Occurrence in Wales: synchysite-(Ce) was first discovered in Wales, during the 1980s and 1990s when a small number of finds were made, all from alpine fissure-type veins, in the Blaenau Ffestiniog area of North Wales. Only two accounts have so far been published of these occurrences and only one in any detail (Bevins, 1994; Green & Middleton, 1996). The most spectacular examples found to date were discovered during fieldwork by National Museum of Wales and Manchester Museum staff at the slate quarries to the north of Blaenau Ffestiniog in 2001: further research is required on this material prior to full descriptions being published. An unexpected, but quite rich occurrence of synchysite-(Ce) was discovered at Dolyhir Quarry in the Welsh borderland, in 2005 (Cotterell et al., 2011), far removed from the earlier discoveries in the mountains of Snowdonia.
Key Localities:
  • Cwmorthin Quarry, Blaenau Ffestiniog, Gwynedd: synchysite-(Ce) is rare at this locality but a small number of unusually rich specimens have been recovered from thin alpine fissure-type veins hosted by notoriously tough and splintery banded tuff-turbidite. The finest specimens (including the top illustration above) all came from a single, planar cavity discovered in 2001: these revealed richly scattered buff to orange-brown pseudohexagonal tabular and prismatic crystals in the 0.5 to (exceptionally) 4 mm size range, associated with quartz, black bipyramidal anatase and microscopic crystals of xenotime.
  • Dolyhir Quarry, Old Radnor, Powys: identified initially, in 2005, as pale pink plates forming rosettes to 0.5 mm across, in large scale alpine-type fractures cutting dark coloured Yat Wood Formation shales immediately below an unconformity (Cotterell et al., 2011). Richer specimens, again in dark coloured Yat Wood Formation shales, have been discovered as the quarry progresses deeper. Particularly good examples were collected in 2007.

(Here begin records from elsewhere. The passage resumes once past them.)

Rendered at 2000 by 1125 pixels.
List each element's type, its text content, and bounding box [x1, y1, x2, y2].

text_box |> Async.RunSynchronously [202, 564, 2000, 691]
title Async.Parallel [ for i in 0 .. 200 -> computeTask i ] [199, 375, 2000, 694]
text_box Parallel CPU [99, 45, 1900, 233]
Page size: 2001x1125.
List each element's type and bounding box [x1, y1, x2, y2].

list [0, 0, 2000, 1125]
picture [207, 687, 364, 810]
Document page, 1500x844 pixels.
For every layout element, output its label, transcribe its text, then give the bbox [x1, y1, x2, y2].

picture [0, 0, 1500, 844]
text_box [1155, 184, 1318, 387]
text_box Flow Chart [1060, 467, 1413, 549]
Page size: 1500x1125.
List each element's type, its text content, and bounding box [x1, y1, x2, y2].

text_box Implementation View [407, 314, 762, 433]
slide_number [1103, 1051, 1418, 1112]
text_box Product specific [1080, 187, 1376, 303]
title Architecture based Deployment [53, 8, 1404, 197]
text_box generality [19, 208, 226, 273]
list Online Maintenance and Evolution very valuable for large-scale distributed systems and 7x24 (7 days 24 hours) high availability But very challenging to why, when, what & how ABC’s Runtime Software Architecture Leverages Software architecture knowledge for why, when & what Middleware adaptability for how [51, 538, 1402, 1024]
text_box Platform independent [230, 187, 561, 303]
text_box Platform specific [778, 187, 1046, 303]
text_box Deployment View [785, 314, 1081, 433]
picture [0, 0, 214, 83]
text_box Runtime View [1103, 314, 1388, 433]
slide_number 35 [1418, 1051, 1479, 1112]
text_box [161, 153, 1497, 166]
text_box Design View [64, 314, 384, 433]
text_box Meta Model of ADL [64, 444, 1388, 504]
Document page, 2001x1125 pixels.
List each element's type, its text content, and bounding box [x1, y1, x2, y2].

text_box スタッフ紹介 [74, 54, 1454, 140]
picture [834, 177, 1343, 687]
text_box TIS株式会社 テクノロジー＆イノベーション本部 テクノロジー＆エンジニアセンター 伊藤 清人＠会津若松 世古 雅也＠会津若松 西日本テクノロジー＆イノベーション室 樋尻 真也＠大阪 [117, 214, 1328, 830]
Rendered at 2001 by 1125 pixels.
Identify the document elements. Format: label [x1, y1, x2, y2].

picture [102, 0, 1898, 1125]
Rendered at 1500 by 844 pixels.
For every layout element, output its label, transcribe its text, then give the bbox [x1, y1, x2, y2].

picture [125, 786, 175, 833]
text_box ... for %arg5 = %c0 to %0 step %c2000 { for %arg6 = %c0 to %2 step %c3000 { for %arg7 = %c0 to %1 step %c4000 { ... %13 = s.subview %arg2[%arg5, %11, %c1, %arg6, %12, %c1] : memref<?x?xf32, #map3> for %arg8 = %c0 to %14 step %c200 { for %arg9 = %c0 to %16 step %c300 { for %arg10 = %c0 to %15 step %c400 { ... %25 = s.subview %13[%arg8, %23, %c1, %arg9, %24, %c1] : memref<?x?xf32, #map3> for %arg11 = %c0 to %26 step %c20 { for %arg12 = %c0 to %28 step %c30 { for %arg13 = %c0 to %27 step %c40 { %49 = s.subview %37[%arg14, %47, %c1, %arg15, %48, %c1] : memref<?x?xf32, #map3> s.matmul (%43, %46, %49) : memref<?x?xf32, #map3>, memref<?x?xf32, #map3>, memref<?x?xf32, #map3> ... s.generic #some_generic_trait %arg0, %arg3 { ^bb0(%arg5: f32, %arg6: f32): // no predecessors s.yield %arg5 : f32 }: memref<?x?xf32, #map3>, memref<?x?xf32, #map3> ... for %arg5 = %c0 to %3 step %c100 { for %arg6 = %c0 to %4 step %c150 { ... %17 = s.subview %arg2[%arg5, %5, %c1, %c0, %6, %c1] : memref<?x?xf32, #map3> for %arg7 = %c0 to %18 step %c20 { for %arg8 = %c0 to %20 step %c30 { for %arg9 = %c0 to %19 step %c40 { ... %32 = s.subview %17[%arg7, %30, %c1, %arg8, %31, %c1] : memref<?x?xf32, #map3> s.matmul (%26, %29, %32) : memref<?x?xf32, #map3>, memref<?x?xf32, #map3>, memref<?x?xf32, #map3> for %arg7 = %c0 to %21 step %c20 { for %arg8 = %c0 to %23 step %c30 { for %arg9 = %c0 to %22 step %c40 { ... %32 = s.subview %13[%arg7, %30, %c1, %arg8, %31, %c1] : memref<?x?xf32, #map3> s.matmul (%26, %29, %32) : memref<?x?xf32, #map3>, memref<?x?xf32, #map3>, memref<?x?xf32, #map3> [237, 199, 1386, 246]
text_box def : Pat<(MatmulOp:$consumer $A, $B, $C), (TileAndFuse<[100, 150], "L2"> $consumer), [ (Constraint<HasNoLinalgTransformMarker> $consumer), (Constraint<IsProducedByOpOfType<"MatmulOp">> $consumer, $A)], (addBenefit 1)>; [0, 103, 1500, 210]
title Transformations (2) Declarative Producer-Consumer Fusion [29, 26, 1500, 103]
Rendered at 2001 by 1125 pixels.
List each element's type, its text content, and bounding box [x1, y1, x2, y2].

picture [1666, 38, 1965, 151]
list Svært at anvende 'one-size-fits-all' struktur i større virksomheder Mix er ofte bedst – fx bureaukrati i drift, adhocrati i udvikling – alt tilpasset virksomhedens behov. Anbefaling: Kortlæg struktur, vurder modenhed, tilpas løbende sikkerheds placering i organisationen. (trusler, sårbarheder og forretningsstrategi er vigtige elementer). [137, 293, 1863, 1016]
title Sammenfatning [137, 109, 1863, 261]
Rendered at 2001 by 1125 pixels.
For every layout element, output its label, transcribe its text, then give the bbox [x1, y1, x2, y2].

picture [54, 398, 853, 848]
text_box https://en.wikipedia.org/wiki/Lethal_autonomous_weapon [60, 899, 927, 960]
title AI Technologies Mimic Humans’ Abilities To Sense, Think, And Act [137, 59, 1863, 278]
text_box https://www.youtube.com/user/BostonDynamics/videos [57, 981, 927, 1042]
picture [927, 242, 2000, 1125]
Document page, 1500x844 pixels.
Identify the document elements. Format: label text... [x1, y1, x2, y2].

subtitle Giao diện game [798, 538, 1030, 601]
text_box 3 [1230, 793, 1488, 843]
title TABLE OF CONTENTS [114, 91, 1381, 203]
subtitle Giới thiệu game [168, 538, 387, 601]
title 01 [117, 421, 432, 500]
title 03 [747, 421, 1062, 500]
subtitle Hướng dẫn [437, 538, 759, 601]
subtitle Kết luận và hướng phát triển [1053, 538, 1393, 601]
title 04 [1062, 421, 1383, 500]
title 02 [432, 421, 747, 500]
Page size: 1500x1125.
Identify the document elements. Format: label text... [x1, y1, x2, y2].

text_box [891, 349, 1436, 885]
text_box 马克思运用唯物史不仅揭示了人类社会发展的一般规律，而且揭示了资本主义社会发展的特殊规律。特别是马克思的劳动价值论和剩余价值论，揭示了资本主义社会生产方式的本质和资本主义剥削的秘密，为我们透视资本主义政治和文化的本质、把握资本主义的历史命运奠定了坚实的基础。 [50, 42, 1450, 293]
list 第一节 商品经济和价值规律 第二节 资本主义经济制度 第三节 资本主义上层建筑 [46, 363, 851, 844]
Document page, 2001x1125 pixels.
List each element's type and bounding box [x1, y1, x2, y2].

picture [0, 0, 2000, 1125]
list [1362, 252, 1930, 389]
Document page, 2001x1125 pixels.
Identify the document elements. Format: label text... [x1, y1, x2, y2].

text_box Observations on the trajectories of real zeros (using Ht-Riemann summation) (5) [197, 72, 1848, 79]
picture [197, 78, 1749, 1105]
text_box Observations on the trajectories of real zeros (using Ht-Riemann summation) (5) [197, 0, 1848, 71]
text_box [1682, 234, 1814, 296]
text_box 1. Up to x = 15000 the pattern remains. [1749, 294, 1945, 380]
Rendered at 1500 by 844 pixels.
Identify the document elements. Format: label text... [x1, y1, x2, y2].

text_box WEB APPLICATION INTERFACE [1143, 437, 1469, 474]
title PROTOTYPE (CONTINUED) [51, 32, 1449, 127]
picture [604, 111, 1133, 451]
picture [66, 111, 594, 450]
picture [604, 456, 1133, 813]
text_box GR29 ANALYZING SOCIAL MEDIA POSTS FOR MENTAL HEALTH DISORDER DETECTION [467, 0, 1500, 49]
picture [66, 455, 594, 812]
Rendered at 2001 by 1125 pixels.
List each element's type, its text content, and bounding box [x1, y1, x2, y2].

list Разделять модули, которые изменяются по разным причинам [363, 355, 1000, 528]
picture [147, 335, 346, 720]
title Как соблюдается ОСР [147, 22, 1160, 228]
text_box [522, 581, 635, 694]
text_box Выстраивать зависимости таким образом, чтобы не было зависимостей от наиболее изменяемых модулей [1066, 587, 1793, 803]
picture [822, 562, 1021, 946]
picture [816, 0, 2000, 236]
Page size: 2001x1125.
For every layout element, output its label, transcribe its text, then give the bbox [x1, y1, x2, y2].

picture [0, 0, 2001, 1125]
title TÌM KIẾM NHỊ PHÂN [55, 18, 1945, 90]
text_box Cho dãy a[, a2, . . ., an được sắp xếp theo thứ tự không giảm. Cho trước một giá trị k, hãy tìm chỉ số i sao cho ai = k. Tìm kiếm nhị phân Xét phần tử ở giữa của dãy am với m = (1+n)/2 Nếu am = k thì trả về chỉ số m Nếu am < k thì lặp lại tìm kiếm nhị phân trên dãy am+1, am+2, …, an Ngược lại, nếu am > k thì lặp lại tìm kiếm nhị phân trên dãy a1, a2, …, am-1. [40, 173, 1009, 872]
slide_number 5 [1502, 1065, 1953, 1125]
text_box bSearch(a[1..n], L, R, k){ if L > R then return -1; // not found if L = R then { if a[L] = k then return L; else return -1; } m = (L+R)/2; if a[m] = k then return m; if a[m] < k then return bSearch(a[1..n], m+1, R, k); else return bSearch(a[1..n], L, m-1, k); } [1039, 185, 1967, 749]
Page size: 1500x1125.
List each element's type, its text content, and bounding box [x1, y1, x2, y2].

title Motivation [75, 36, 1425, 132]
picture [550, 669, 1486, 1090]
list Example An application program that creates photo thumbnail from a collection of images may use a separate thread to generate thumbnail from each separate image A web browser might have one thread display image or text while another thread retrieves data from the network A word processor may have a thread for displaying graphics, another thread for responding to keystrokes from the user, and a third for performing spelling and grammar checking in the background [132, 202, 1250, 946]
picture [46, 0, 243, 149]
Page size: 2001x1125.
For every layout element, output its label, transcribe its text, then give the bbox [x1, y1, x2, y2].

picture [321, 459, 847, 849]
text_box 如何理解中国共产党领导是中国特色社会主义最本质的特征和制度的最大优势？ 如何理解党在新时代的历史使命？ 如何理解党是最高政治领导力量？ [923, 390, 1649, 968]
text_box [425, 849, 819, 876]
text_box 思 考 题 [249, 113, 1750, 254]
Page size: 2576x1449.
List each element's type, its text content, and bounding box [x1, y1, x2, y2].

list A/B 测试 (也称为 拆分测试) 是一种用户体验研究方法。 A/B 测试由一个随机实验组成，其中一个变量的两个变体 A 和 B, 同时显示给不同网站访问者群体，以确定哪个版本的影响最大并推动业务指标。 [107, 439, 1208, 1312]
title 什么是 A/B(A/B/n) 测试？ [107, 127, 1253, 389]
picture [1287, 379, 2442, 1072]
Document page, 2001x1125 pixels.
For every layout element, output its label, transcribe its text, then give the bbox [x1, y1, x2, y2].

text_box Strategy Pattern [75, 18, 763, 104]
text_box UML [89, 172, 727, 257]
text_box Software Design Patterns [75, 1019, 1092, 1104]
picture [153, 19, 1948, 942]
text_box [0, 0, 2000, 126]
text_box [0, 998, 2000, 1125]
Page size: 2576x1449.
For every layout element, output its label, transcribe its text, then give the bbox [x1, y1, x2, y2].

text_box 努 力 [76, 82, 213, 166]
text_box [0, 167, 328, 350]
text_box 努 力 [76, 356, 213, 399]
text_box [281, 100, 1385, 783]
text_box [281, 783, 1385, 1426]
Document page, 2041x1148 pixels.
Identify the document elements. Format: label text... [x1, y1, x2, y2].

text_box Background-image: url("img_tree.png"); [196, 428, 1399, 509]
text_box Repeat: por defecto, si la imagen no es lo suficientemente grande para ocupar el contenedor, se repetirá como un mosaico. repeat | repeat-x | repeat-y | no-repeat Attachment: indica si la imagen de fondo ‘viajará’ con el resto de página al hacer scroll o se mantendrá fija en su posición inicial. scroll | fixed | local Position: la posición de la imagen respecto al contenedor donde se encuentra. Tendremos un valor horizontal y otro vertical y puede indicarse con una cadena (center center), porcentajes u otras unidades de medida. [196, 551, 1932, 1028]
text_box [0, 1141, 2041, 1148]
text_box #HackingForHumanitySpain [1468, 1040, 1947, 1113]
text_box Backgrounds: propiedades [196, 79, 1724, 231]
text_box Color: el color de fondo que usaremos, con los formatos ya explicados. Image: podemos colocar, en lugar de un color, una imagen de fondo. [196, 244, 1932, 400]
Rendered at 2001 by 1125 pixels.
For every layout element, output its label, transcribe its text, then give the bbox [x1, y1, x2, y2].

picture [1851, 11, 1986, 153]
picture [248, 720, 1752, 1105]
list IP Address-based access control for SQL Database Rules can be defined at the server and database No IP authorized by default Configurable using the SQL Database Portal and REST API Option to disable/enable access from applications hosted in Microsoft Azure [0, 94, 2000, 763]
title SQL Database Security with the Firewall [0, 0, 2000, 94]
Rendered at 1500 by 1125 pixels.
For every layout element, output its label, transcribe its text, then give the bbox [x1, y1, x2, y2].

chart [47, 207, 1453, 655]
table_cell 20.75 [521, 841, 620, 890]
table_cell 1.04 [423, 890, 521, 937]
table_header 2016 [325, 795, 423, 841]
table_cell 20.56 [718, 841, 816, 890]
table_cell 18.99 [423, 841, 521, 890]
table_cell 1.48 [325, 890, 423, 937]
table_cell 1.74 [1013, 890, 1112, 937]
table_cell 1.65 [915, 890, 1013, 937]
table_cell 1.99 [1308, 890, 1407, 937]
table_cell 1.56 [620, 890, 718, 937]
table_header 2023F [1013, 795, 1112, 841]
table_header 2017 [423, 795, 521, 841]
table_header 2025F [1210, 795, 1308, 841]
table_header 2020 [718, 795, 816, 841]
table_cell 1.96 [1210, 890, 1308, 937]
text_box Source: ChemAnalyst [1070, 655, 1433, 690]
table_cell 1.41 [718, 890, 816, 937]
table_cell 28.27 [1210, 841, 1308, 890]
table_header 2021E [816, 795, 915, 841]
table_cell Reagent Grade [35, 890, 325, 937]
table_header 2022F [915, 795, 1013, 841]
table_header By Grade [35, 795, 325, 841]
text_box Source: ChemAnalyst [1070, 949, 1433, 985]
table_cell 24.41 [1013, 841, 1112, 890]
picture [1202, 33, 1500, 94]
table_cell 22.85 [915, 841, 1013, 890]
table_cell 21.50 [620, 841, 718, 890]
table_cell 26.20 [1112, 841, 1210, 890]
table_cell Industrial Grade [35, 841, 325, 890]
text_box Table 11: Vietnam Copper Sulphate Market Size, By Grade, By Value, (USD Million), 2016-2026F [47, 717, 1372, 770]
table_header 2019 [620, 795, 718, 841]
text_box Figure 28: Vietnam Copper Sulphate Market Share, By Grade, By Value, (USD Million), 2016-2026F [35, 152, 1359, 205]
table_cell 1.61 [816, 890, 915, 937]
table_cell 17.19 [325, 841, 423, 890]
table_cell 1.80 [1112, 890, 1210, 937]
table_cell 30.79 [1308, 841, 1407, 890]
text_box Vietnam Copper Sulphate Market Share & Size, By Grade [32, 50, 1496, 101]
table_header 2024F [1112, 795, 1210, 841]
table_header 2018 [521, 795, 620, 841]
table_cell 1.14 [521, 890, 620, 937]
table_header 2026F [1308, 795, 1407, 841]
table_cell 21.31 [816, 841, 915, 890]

  • Gloddfa Ganol Quarry, Blaenau Ffestiniog, Gwynedd: although geographically very close to Cwmorthin, the habit of synchysite-(Ce) at this locality is quite different to that at the latter locality, typically forming rosettes 1-5 mm across of pinkish-white thin, platy crystals, often sparingly coated in microscopic crystals of pyrite. Again, it is very rare, occurring in alpine fissure-type quartz veins and, with albite and anatase, in occasional blocks of vuggy brecciated slate, the bedrock source for which has not been discovered (it may have been quarried away).
  • Manod Quarry, Blaenau Ffestiniog, Gwynedd: well-known for small synchysite specimens for some time, but the only published record is that in Bevins (1994). Pinkish to white pseudohexagonal plates up to 1 mm in size, aggregated into rosettes, occur in association with quartz and albite in thin alpine fissure-type veins cutting an altered intermediate intrusive rock.
  • Tanygrisiau Station, Blaenau Ffestiniog, Gwynedd: recorded by Green & Middleton (1996) as a very rare late-stage mineral in the alpine fissure-type veins that were exposed by blasting in the mid-1970s at this locality. Synchysite-(Ce) forms white tabular crystals, up to 0.5 mm acoss, in association with quartz, albite, anatase and clinochlore.
References:
  • Bevins, R.E., 1994 A Mineralogy of Wales  National Museum of Wales, Geological Series No. 16, Cardiff, 146pp.
  • Cotterell, T.F., Green, D.I., Hubbard, N., Mason, J.S., Starkey, R.E. and Tindle, A.G., 2011 The Mineralogy of Dolyhir Quarry, Old Radnor, Powys, Wales.  UK Journal of Mines and Minerals, 32, 5-61.
  • Green, D.I. & Middleton, D., 1996 Alpine-type vein minerals from Tanygrisiau, Gwynedd. U.K.  U.K. Journal of Mines and Minerals, 16, 30-33.